Search the data below for "front"; list each line that holds it.
· · · · · · ·
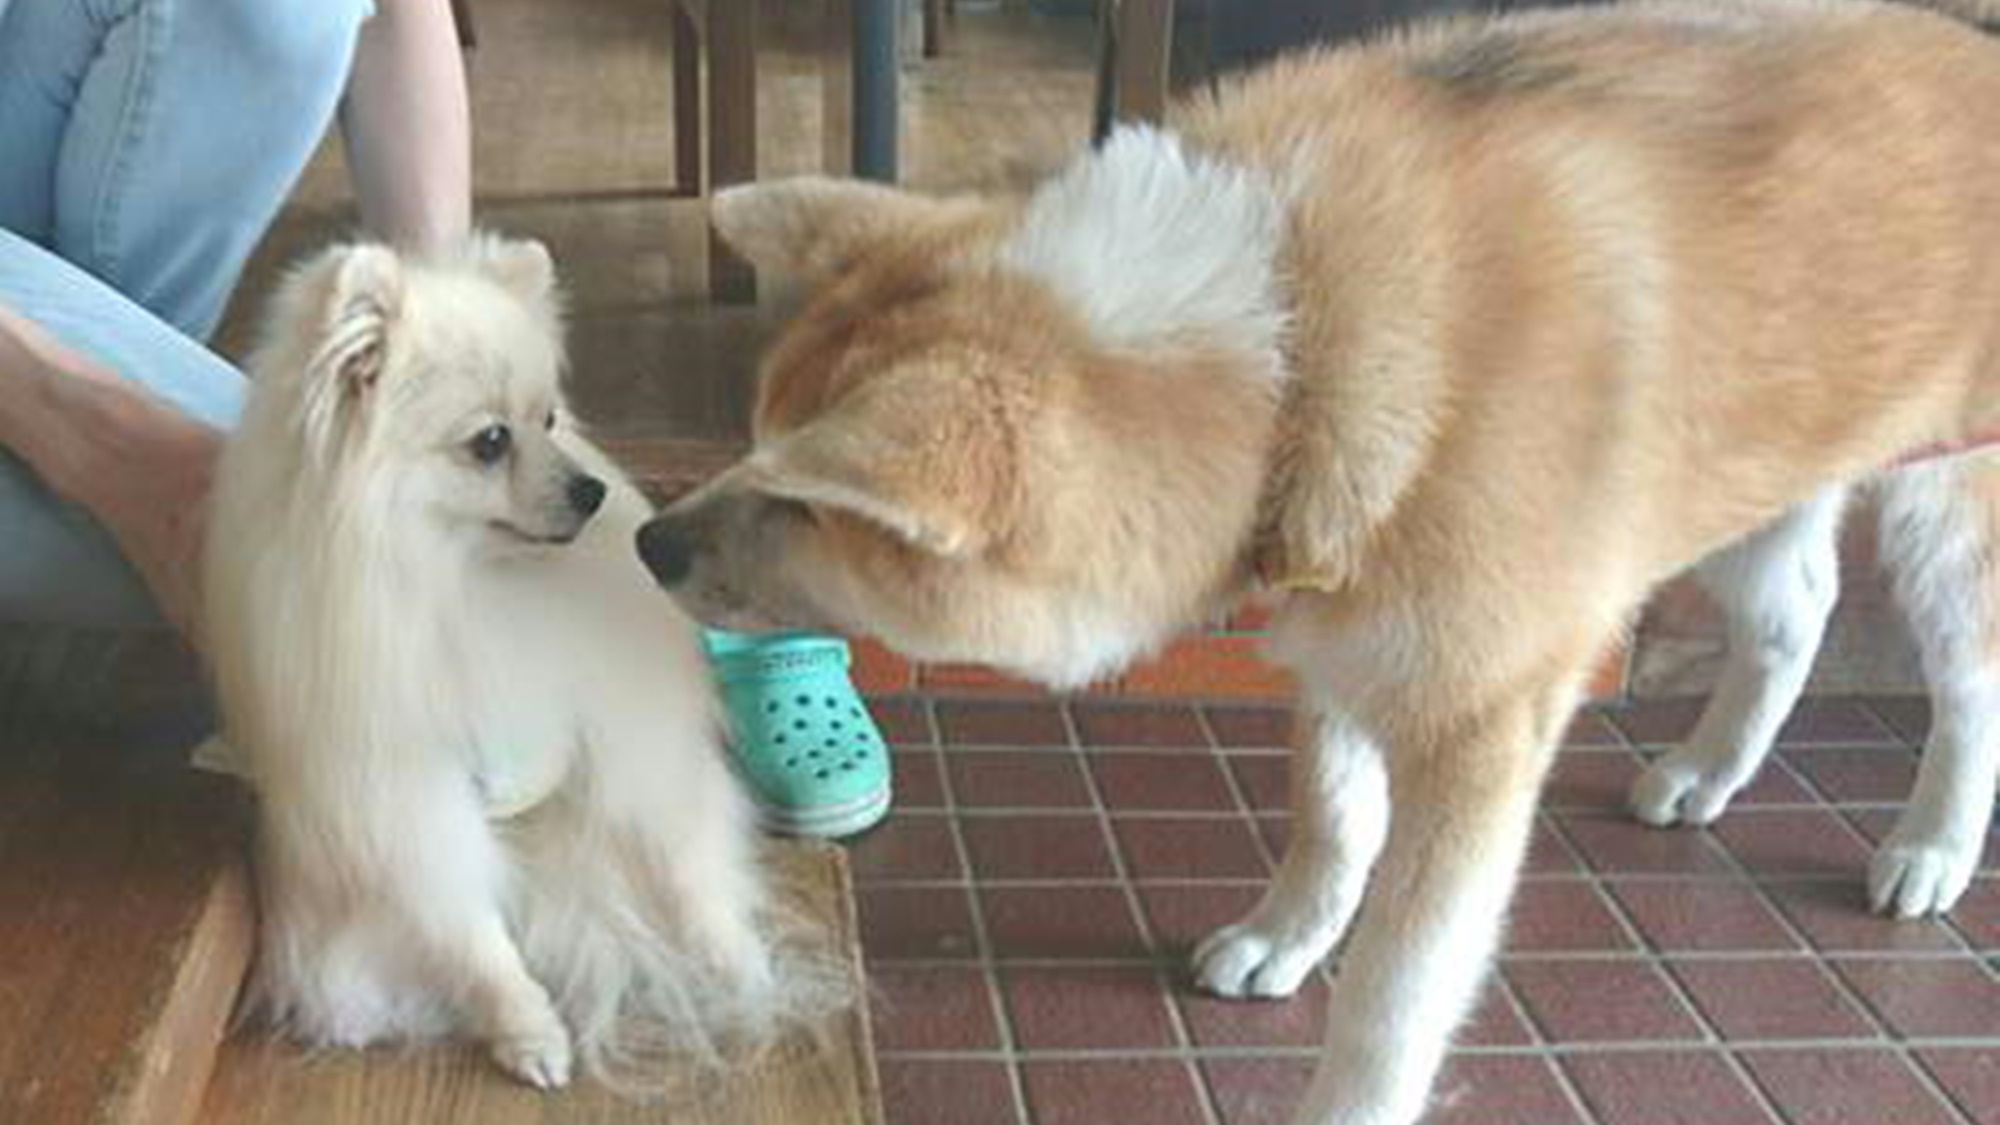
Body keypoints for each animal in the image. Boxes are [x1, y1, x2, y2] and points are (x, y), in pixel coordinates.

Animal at [197, 236, 804, 1088]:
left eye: (548, 418)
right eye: (489, 442)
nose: (589, 491)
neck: (469, 584)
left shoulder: (618, 732)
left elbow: (678, 860)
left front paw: (735, 961)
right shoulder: (406, 799)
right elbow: (471, 934)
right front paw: (528, 1028)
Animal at [640, 4, 2000, 1112]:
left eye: (811, 505)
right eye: (751, 440)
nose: (648, 539)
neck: (1299, 336)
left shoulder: (1477, 727)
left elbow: (1395, 998)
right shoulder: (1342, 628)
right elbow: (1332, 818)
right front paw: (1285, 938)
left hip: (1944, 516)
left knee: (1966, 688)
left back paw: (1929, 850)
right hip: (1755, 480)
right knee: (1794, 612)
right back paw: (1707, 772)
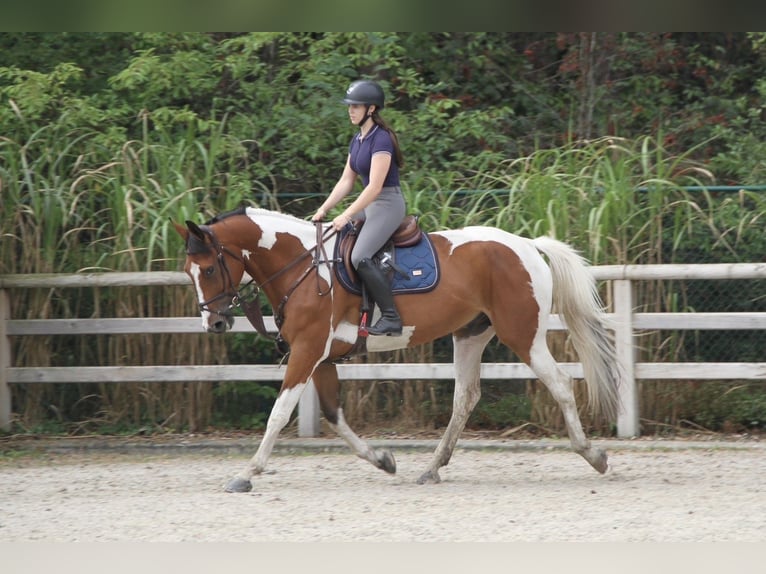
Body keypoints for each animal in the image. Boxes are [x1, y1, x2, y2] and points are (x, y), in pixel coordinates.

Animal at [173, 206, 622, 493]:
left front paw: (248, 473)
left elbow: (279, 413)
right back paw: (433, 468)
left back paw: (594, 456)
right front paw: (382, 460)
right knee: (465, 397)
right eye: (189, 271)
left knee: (560, 384)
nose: (214, 323)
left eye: (209, 269)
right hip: (471, 335)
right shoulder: (322, 357)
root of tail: (526, 244)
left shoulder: (306, 351)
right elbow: (334, 415)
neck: (304, 266)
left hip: (523, 335)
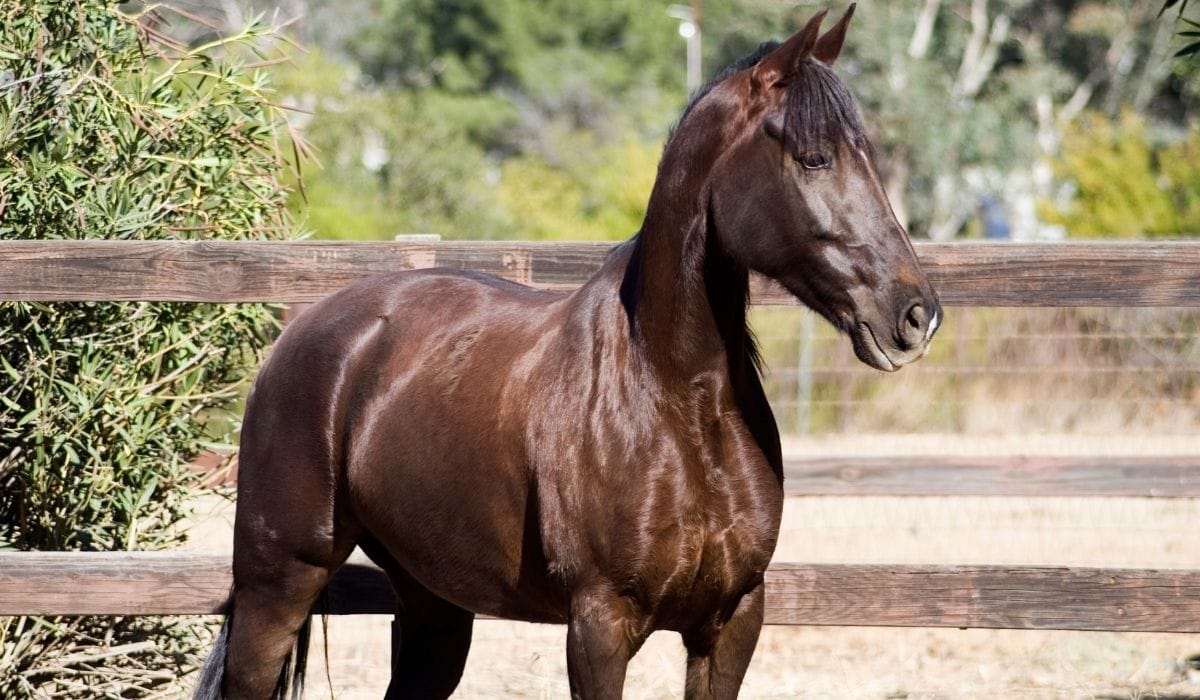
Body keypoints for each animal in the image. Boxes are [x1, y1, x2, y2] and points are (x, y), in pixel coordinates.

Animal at [194, 5, 940, 698]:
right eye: (815, 157)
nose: (915, 315)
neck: (676, 399)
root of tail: (304, 334)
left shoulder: (731, 622)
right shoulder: (599, 625)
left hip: (433, 606)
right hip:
· · · · · · ·
**WRITTEN RESPONSE:**
left front paw: (735, 961)
right front paw: (528, 1028)
right front paw: (1285, 938)
left front paw: (248, 473)
right front paw: (382, 460)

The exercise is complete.